Challenge. Write out each line of the records below exactly as it appears, keeping the original order and layout.

Recorded data:
* * * * *

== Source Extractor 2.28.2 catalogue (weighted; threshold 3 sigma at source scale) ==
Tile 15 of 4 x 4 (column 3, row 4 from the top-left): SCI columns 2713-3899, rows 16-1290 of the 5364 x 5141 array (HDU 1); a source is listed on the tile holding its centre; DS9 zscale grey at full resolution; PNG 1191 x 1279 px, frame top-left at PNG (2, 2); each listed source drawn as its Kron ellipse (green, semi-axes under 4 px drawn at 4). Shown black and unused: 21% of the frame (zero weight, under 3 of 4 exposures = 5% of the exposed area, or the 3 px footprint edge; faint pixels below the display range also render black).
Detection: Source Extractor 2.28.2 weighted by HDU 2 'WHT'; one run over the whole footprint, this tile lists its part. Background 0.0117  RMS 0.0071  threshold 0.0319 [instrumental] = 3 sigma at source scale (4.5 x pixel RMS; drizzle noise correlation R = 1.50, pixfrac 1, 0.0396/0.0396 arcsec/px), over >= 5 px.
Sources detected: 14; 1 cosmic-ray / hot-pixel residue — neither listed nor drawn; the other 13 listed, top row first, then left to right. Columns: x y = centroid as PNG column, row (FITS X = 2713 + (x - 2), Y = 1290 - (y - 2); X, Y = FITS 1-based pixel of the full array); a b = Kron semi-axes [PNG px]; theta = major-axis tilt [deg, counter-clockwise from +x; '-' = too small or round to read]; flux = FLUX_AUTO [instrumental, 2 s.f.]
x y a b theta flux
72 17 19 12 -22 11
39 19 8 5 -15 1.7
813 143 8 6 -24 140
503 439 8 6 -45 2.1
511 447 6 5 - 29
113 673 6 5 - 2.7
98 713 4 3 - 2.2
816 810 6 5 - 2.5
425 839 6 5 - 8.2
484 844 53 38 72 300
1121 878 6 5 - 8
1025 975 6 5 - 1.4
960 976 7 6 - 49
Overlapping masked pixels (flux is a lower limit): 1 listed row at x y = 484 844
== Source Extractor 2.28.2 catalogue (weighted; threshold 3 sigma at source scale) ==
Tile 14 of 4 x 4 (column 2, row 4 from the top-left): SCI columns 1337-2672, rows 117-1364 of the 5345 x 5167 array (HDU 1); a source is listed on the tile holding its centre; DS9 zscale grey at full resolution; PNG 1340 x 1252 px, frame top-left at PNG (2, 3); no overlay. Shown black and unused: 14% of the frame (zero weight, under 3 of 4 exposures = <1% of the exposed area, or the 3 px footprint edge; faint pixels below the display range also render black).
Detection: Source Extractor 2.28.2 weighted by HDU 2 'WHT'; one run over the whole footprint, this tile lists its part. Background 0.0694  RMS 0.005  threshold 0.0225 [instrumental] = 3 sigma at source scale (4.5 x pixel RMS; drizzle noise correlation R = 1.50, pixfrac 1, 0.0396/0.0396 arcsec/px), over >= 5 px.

* * * * *

Exercise output.
== Source Extractor 2.28.2 catalogue (weighted; threshold 3 sigma at source scale) ==
Tile 15 of 4 x 4 (column 3, row 4 from the top-left): SCI columns 2713-3899, rows 16-1290 of the 5364 x 5141 array (HDU 1); a source is listed on the tile holding its centre; DS9 zscale grey at full resolution; PNG 1191 x 1279 px, frame top-left at PNG (2, 2); each listed source drawn as its Kron ellipse (green, semi-axes under 4 px drawn at 4). Shown black and unused: 21% of the frame (zero weight, under 3 of 4 exposures = 5% of the exposed area, or the 3 px footprint edge; faint pixels below the display range also render black).
Detection: Source Extractor 2.28.2 weighted by HDU 2 'WHT'; one run over the whole footprint, this tile lists its part. Background 0.0117  RMS 0.0071  threshold 0.0319 [instrumental] = 3 sigma at source scale (4.5 x pixel RMS; drizzle noise correlation R = 1.50, pixfrac 1, 0.0396/0.0396 arcsec/px), over >= 5 px.
Sources detected: 14; 1 cosmic-ray / hot-pixel residue — neither listed nor drawn; the other 13 listed, top row first, then left to right. Columns: x y = centroid as PNG column, row (FITS X = 2713 + (x - 2), Y = 1290 - (y - 2); X, Y = FITS 1-based pixel of the full array); a b = Kron semi-axes [PNG px]; theta = major-axis tilt [deg, counter-clockwise from +x; '-' = too small or round to read]; flux = FLUX_AUTO [instrumental, 2 s.f.]
x y a b theta flux
72 17 19 12 -22 11
39 19 8 5 -15 1.7
813 143 8 6 -24 140
503 439 8 6 -45 2.1
511 447 6 5 - 29
113 673 6 5 - 2.7
98 713 4 3 - 2.2
816 810 6 5 - 2.5
425 839 6 5 - 8.2
484 844 53 38 72 300
1121 878 6 5 - 8
1025 975 6 5 - 1.4
960 976 7 6 - 49
Overlapping masked pixels (flux is a lower limit): 1 listed row at x y = 484 844
== Source Extractor 2.28.2 catalogue (weighted; threshold 3 sigma at source scale) ==
Tile 14 of 4 x 4 (column 2, row 4 from the top-left): SCI columns 1337-2672, rows 117-1364 of the 5345 x 5167 array (HDU 1); a source is listed on the tile holding its centre; DS9 zscale grey at full resolution; PNG 1340 x 1252 px, frame top-left at PNG (2, 3); no overlay. Shown black and unused: 14% of the frame (zero weight, under 3 of 4 exposures = <1% of the exposed area, or the 3 px footprint edge; faint pixels below the display range also render black).
Detection: Source Extractor 2.28.2 weighted by HDU 2 'WHT'; one run over the whole footprint, this tile lists its part. Background 0.0694  RMS 0.005  threshold 0.0225 [instrumental] = 3 sigma at source scale (4.5 x pixel RMS; drizzle noise correlation R = 1.50, pixfrac 1, 0.0396/0.0396 arcsec/px), over >= 5 px.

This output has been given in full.